Na cerimônia de abertura, o representante especial do governo chinês para assuntos latino-americanos, Qiu Xiaoqi, ressaltou que a China sempre avalia e desenvolve as relações China–América Latina e Caribe sob uma perspectiva estratégica e de longo prazo. Segundo ele, a China defende que o status da América Latina e do Caribe como uma zona de paz não deve ser abalado, que o caminho de desenvolvimento e revitalização dos países não deve ser interrompido e que seu direito de escolher de forma independente os parceiros de cooperação não deve sofrer interferências.
Nos últimos anos, a construção da comunidade China–América Latina e Caribe com futuro compartilhado tem registrado avanços contínuos. Em 2025, o comércio bilateral atingiu US$ 549 bilhões, um recorde histórico.
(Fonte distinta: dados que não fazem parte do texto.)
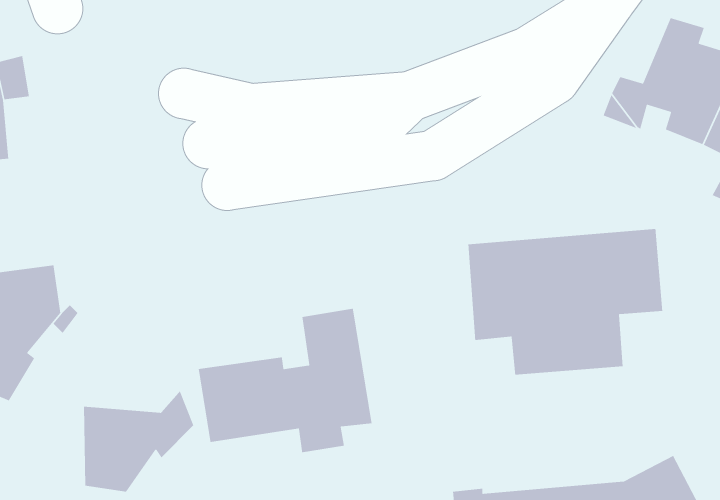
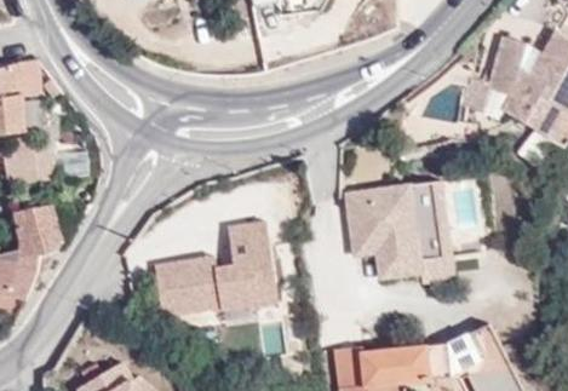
building: [83,390,194,492] -> none

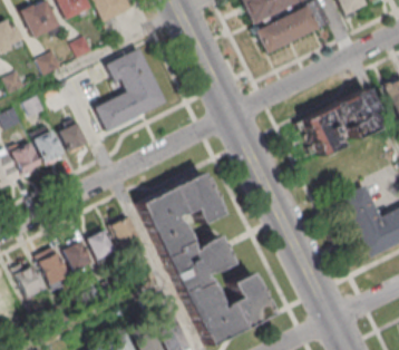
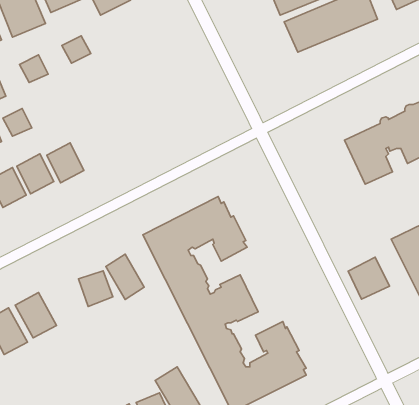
building: [100,55,169,137] -> none
building: none -> [348,257,389,299]
building: [60,236,93,271] -> none

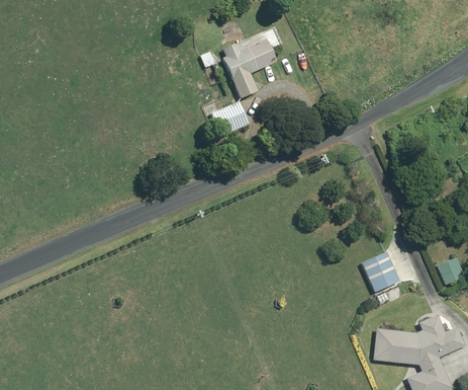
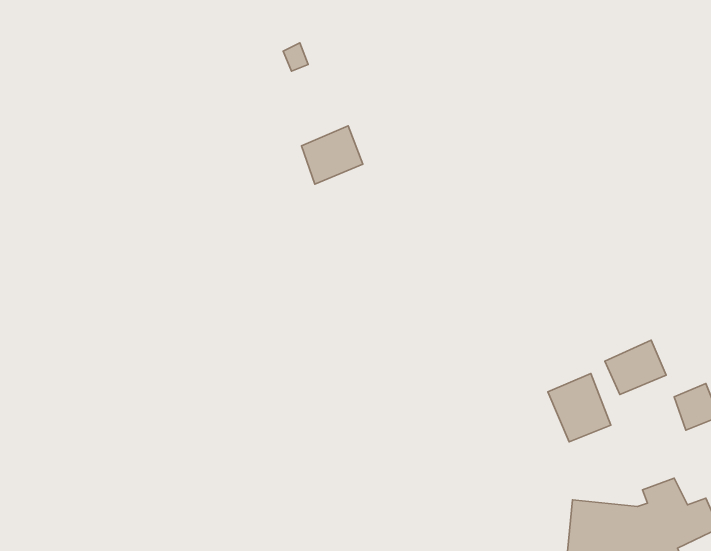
building: [222,37,276,97] -> none
building: none -> [605,340,666,394]

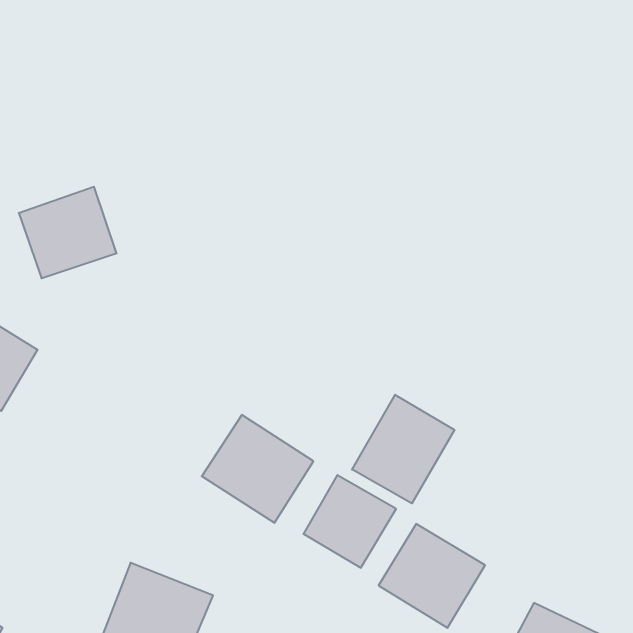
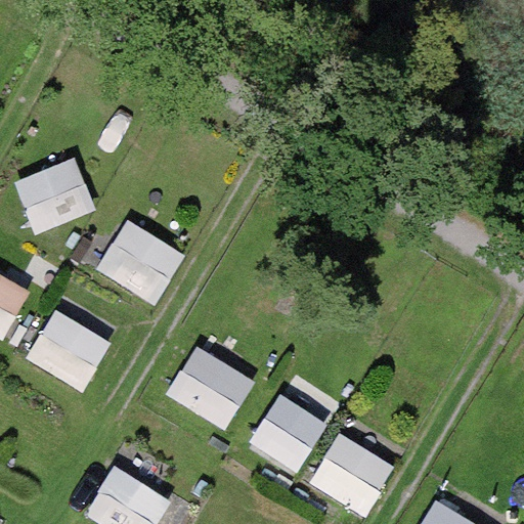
building: none -> [96,220,184,304]
building: none -> [29,293,114,389]
building: [352,395,454,503] -> none

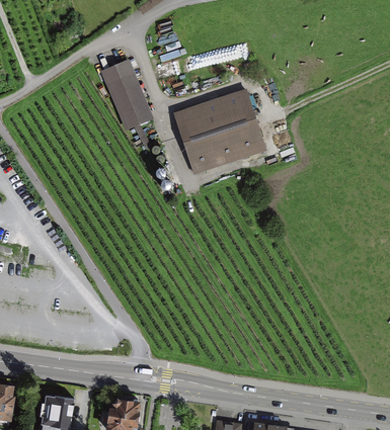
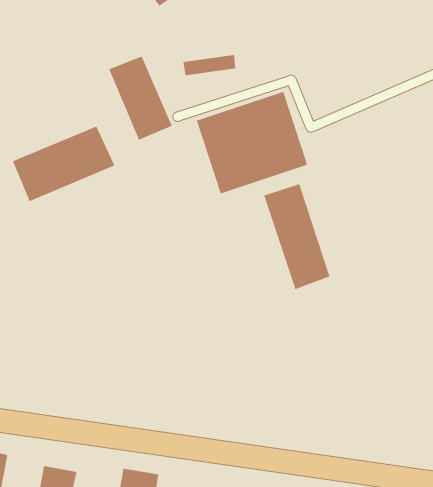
building: none -> [12,125,115,202]
building: none -> [263,183,331,290]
A China e vários países da região assinaram mais de 20 acordos de exportação de produtos agroalimentares ao mercado chinês. Além disso, a China implementou uma política de isenção de visto para cinco países da região: Brasil, Argentina, Chile, Peru e Uruguai e, junto com a Argentina, passou a operar a rota aérea direta mais longa do mundo, facilitando o intercâmbio entre os povos de ambas as partes.
O secretário permanente do Sistema Econômico Latino-Americano e do Caribe (SELA), Lesly David, declarou que as relações China–América Latina já se tornaram um importante componente estratégico da participação da região nos assuntos internacionais. Ele afirmou esperar aprender com a experiência de desenvolvimento da China em áreas como novas energias, finanças e logística, a fim de promover uma cooperação sustentável mutuamente benéfica.